*Requirement*
Exactly as written, retype the listing below, omitting the pictures.
___ Information given ___
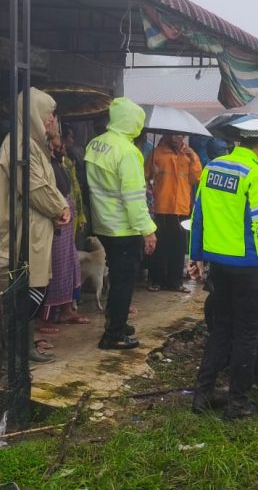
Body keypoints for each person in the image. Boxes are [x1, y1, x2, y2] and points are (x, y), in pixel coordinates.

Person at [189, 114, 258, 419]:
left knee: (221, 330)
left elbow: (198, 214)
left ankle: (202, 396)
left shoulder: (213, 167)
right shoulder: (256, 174)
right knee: (246, 335)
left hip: (219, 266)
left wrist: (196, 257)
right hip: (247, 268)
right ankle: (237, 403)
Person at [0, 89, 71, 362]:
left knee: (30, 287)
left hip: (32, 228)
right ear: (35, 115)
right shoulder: (21, 145)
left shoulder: (27, 143)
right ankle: (13, 349)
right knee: (30, 290)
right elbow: (34, 186)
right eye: (49, 114)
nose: (52, 120)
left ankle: (21, 347)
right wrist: (59, 207)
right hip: (21, 230)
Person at [85, 98, 156, 351]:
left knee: (116, 276)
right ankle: (113, 334)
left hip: (103, 224)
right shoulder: (127, 151)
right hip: (125, 227)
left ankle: (118, 321)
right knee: (124, 280)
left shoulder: (96, 144)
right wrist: (147, 229)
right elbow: (134, 197)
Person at [39, 132, 88, 329]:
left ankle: (67, 310)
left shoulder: (61, 162)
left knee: (70, 264)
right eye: (58, 141)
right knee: (55, 268)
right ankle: (46, 318)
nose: (63, 145)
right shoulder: (43, 163)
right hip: (54, 216)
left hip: (67, 217)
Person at [144, 134, 202, 293]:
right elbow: (145, 175)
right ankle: (156, 280)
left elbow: (197, 177)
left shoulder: (189, 154)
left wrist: (193, 159)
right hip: (161, 206)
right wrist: (153, 173)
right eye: (175, 135)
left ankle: (175, 282)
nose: (178, 138)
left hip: (181, 208)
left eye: (181, 135)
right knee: (159, 246)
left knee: (178, 246)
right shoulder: (157, 153)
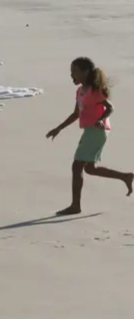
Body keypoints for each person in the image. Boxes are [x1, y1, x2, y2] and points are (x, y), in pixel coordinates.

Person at [45, 57, 133, 215]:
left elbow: (110, 108)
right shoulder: (80, 91)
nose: (72, 75)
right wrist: (58, 128)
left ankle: (75, 206)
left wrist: (100, 119)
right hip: (91, 131)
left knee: (76, 166)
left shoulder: (94, 90)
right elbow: (75, 114)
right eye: (71, 72)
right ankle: (125, 176)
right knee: (90, 169)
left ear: (85, 72)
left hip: (97, 131)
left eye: (75, 72)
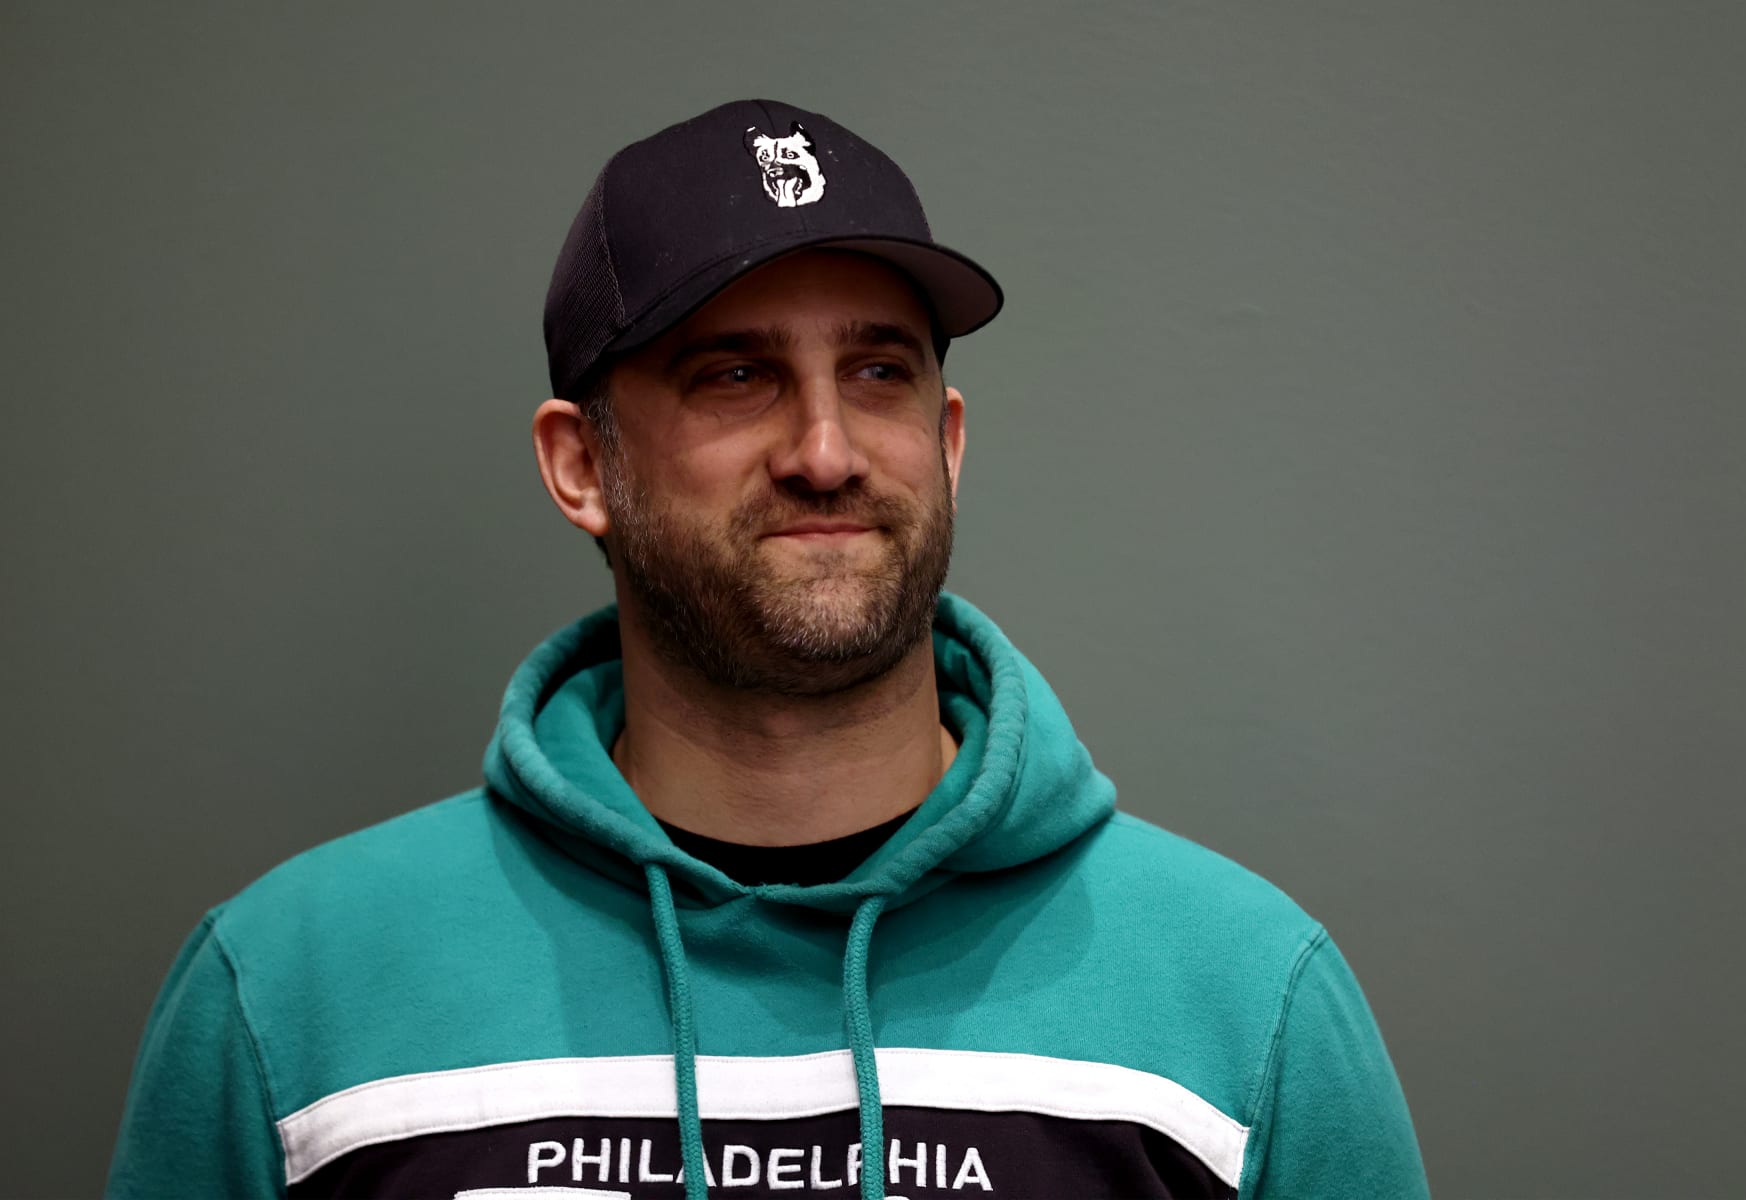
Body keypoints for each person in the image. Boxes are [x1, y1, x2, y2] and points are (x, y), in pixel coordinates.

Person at [107, 99, 1428, 1200]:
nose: (826, 451)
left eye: (879, 373)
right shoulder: (293, 997)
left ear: (948, 442)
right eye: (734, 375)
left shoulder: (1241, 1002)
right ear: (581, 466)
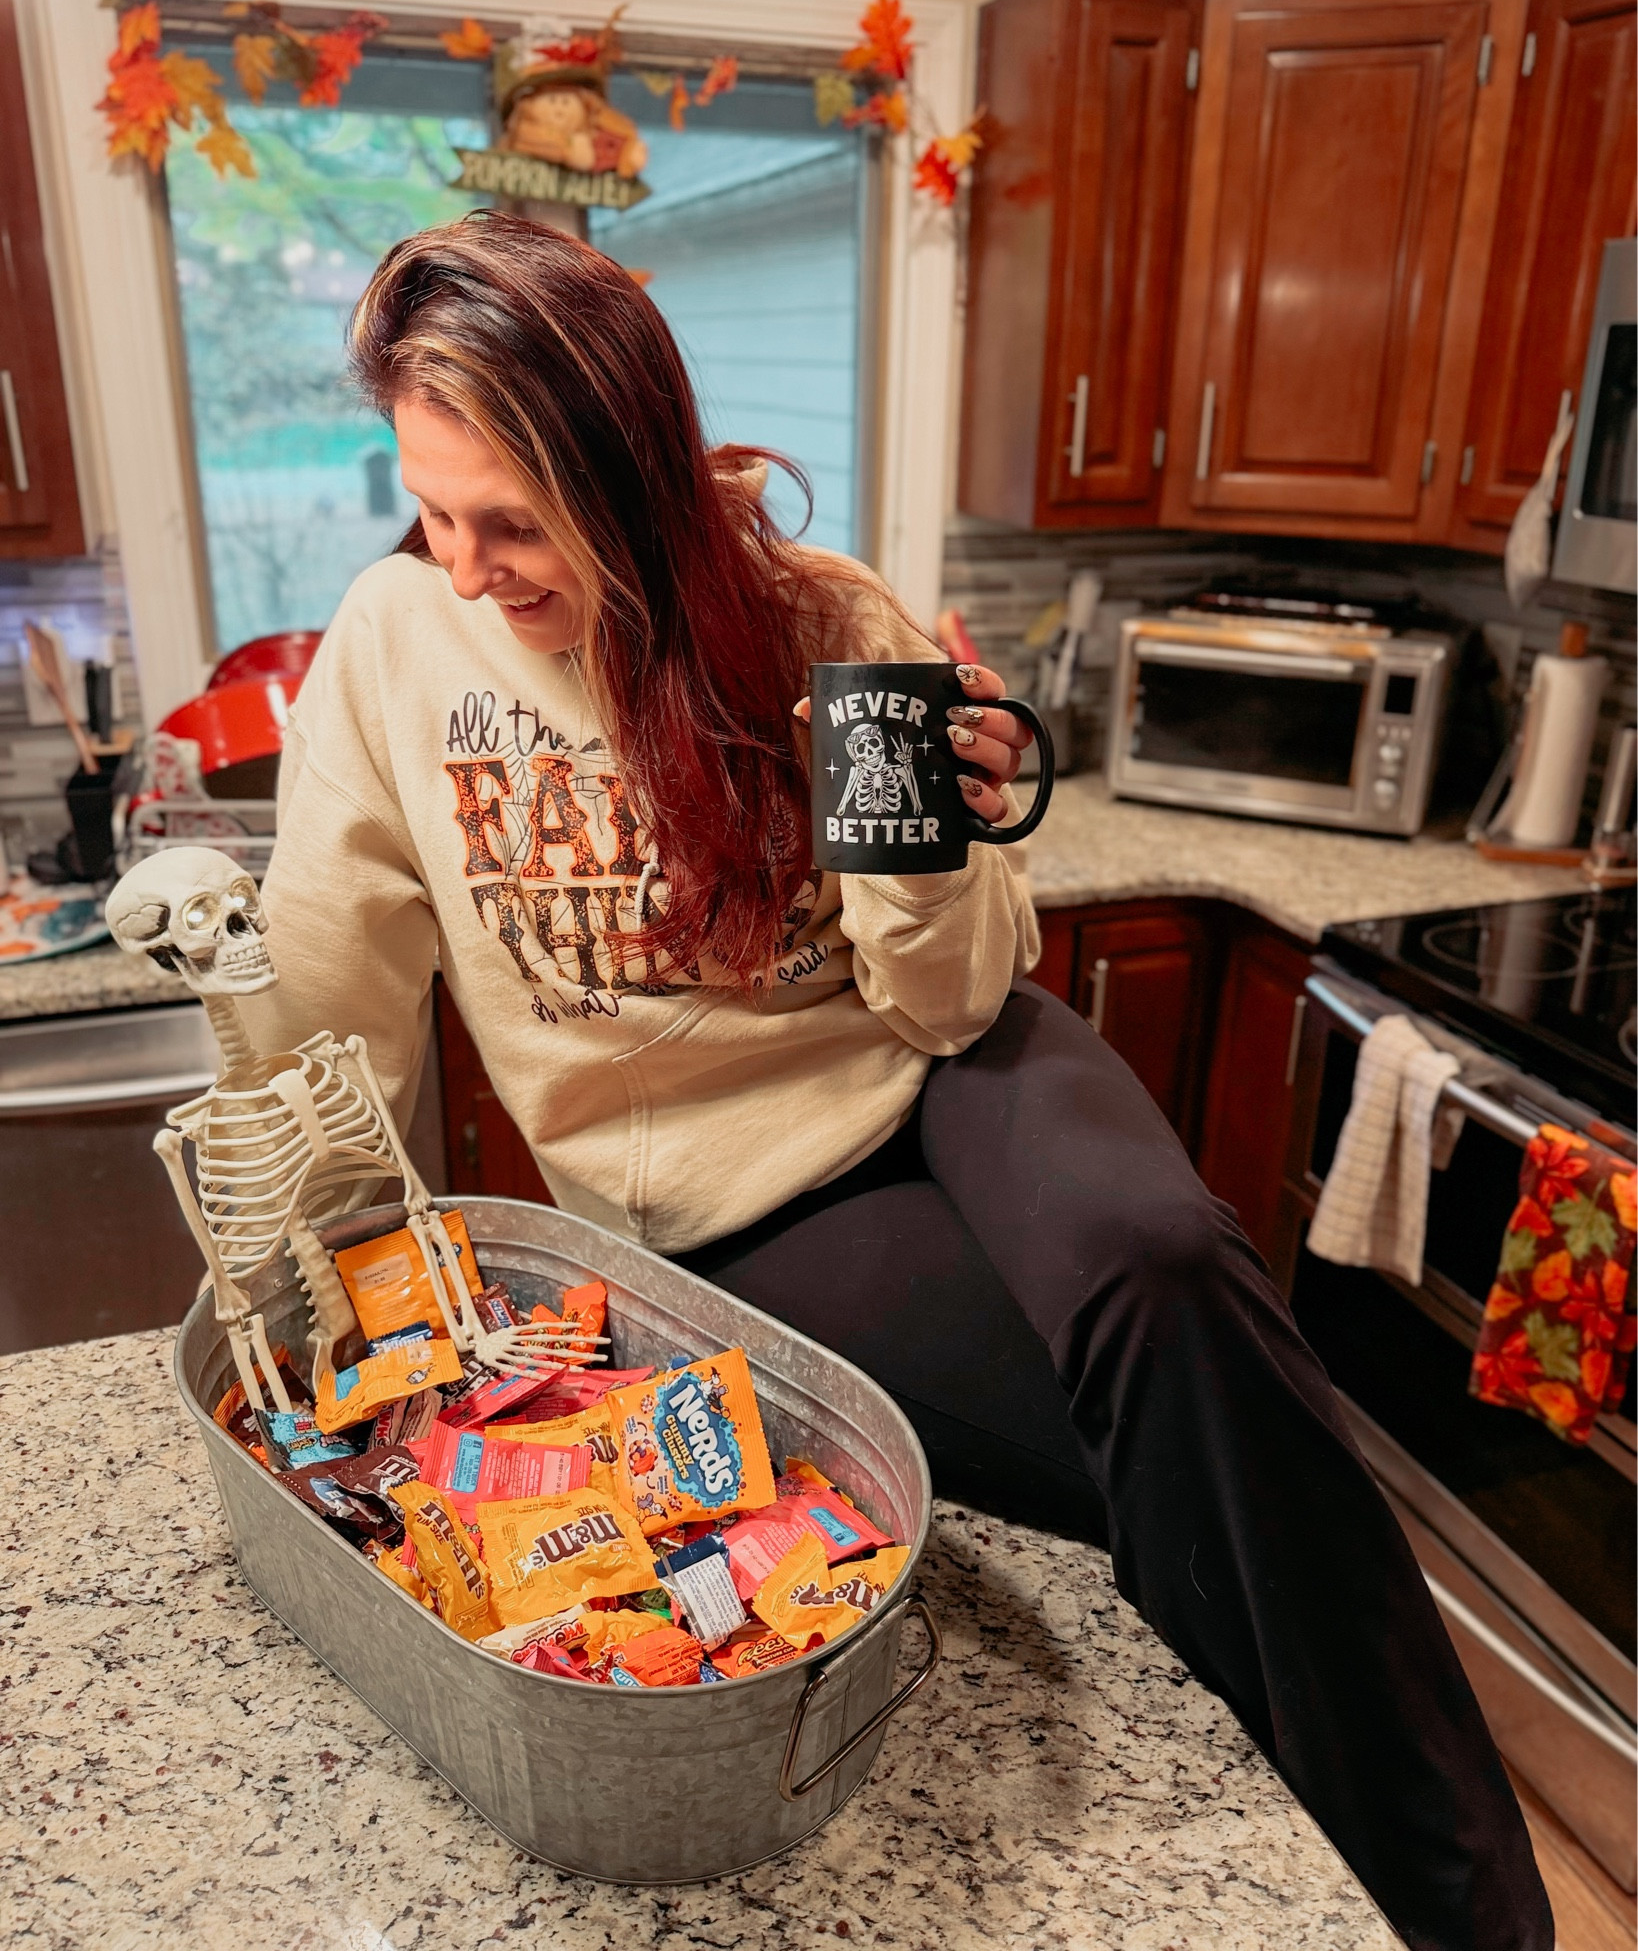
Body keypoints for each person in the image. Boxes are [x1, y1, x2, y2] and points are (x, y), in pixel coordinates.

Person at [243, 212, 1550, 1951]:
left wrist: (924, 810)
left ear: (628, 480)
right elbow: (332, 982)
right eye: (431, 511)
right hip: (722, 1199)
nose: (464, 564)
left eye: (512, 520)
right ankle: (1324, 1882)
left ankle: (1473, 1916)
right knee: (1149, 1460)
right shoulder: (394, 643)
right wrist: (303, 1270)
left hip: (949, 1067)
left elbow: (939, 997)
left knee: (1178, 1280)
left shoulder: (822, 618)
___
*Output of the exercise*
Body keypoints for each person in the image. Boxes are [x1, y1, x2, y2] and points are (x, y), in pixel coordinates.

Person at [189, 114, 258, 419]:
left knee: (221, 330)
left elbow: (198, 214)
left ankle: (202, 396)
left shoulder: (213, 167)
right shoulder: (256, 174)
right knee: (246, 335)
left hip: (219, 266)
left wrist: (196, 257)
right hip: (247, 268)
right ankle: (237, 403)
Person at [0, 89, 71, 362]:
left knee: (30, 287)
left hip: (32, 228)
right ear: (35, 115)
right shoulder: (21, 145)
left shoulder: (27, 143)
right ankle: (13, 349)
right knee: (30, 290)
right elbow: (34, 186)
right eye: (49, 114)
nose: (52, 120)
left ankle: (21, 347)
right wrist: (59, 207)
right hip: (21, 230)
Person at [85, 98, 156, 351]:
left knee: (116, 276)
right ankle: (113, 334)
left hip: (103, 224)
right shoulder: (127, 151)
right hip: (125, 227)
left ankle: (118, 321)
right knee: (124, 280)
left shoulder: (96, 144)
right wrist: (147, 229)
right elbow: (134, 197)
Person at [39, 132, 88, 329]:
left ankle: (67, 310)
left shoulder: (61, 162)
left knee: (70, 264)
right eye: (58, 141)
right knee: (55, 268)
right ankle: (46, 318)
nose: (63, 145)
right shoulder: (43, 163)
right hip: (54, 216)
left hip: (67, 217)
Person at [144, 134, 202, 293]:
right elbow: (145, 175)
right ankle: (156, 280)
left elbow: (197, 177)
left shoulder: (189, 154)
left wrist: (193, 159)
right hip: (161, 206)
right wrist: (153, 173)
right eye: (175, 135)
left ankle: (175, 282)
nose: (178, 138)
left hip: (181, 208)
left eye: (181, 135)
right knee: (159, 246)
left knee: (178, 246)
right shoulder: (157, 153)
Body keypoints for each person in the image. Boxes are [x1, y1, x2, y2] and points are (x, y), in pixel coordinates.

Person at [45, 57, 133, 215]:
left elbow: (110, 108)
right shoulder: (80, 91)
nose: (72, 75)
right wrist: (58, 128)
left ankle: (75, 206)
left wrist: (100, 119)
right hip: (91, 131)
left knee: (76, 166)
left shoulder: (94, 90)
right elbow: (75, 114)
right eye: (71, 72)
right ankle: (125, 176)
right knee: (90, 169)
left ear: (85, 72)
left hip: (97, 131)
left eye: (75, 72)
Body keypoints for each person in the image. Boxes are [x1, y1, x2, y2] and points are (x, y), in pixel coordinates.

Person at [107, 99, 1428, 1200]:
nose: (826, 451)
left eye: (879, 373)
right shoulder: (293, 997)
left ear: (948, 442)
right eye: (734, 375)
left shoulder: (1241, 1002)
right ear: (581, 466)
Body keypoints for each person in the image. Boxes are [x1, y1, x2, y2] and points are (x, y), in pixel coordinates.

Person at [243, 212, 1550, 1951]:
left wrist: (924, 810)
left ear: (628, 480)
right elbow: (332, 982)
right eye: (431, 511)
right hip: (722, 1199)
nose: (464, 564)
left eye: (512, 520)
right ankle: (1324, 1882)
left ankle: (1473, 1916)
right knee: (1149, 1460)
right shoulder: (394, 643)
right wrist: (303, 1270)
left hip: (949, 1067)
left elbow: (939, 997)
left knee: (1178, 1280)
left shoulder: (822, 618)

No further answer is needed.